Juliana Saito disse…
Oi Mi, obrigada por participar! Lidar com cenários que fogem ao nosso cotidiano nem sempre é facil. Contudo, foi muito gratificante para mim. Nos próximos meses vou encarar uma turminha nova. Hoje fiz uma festa de encerramento com eles. Trouxe comes e bebes. Você não faz idéia da alegria deles... E a minha também por ter proporcionado um momento agradável a eles! Beijo!
Armando disse…
O grande problema é a sociedade fechar os olhos para uma dura e cruel realidade, e incomodar-se somente quando algo fatal acontece.
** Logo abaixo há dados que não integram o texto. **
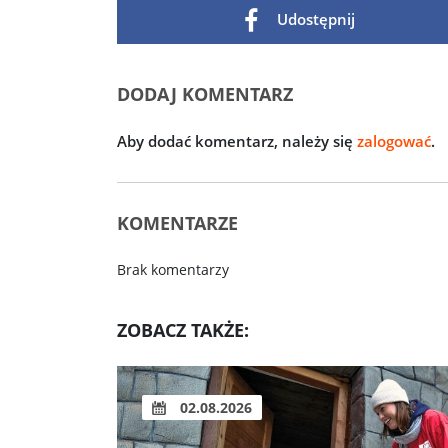
Udostępnij
DODAJ KOMENTARZ
Aby dodać komentarz, należy się
zalogować
.
KOMENTARZE
Brak komentarzy
ZOBACZ TAKŻE:
02.08.2026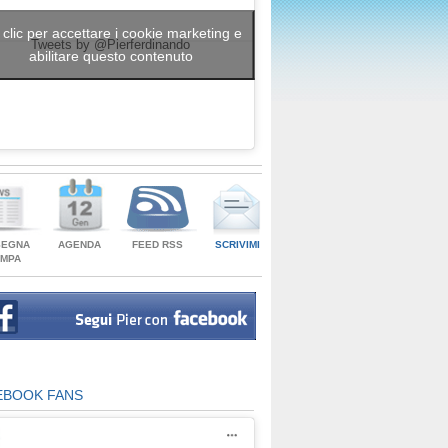
 clic per accettare i cookie marketing e
Tweets by @Pierferdinando
abilitare questo contenuto
SEGNA
AGENDA
FEED RSS
SCRIVIMI
AMPA
EBOOK FANS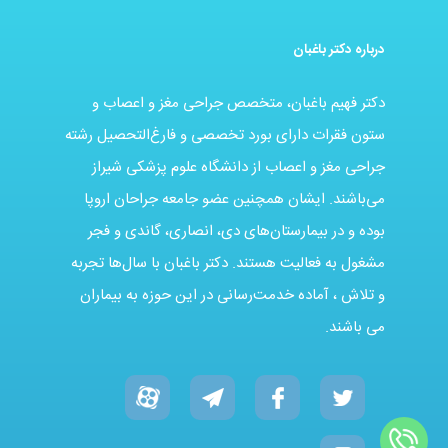
درباره دکتر باغبان
دکتر فهیم باغبان، متخصص جراحی مغز و اعصاب و
ستون فقرات دارای بورد تخصصی و فارغ‌التحصیل رشته
جراحی مغز و اعصاب از دانشگاه علوم پزشکی شیراز
می‌باشند. ایشان همچنین عضو جامعه جراحان اروپا
بوده و در بیمارستان‌های دی، انصاری، گاندی و فجر
مشغول به فعالیت هستند. دکتر باغبان با سال‌ها تجربه
و تلاش ، آماده خدمت‌رسانی در این حوزه به بیماران
می باشند.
Falta sensibilidade, falta interesse e falta ação, e essa é a trajetória da humanidade, infelizmente.
Ana Paula Dacota disse…
Ju, também tenho trabalhado com adolescentes, não tão carentes, mas de classe média, e te digo que o nosso futuro são estes jovens, são as crianças, que mesmo quando são destratadas de todas as formas, quando conseguem enxergar um fio de salvação, podem agarrar ou não, e é aí que entra o nosso paple, de educadores, orientadores, de tentar sensibilizá-los de alguma forma, falando e conhecendo a realidade deles, e mostrando que um mais um é sempre mais que dois. Parabéns por estar fazendo a sua parte. Em meio a tanto descaso, seja da sociedade ou do governo, a educação, o envolvimento das pessoas, é o que acaba fazendo alguma diferença. Várias gotinhas de água formam um oceano! Beijos amiga, e coragem!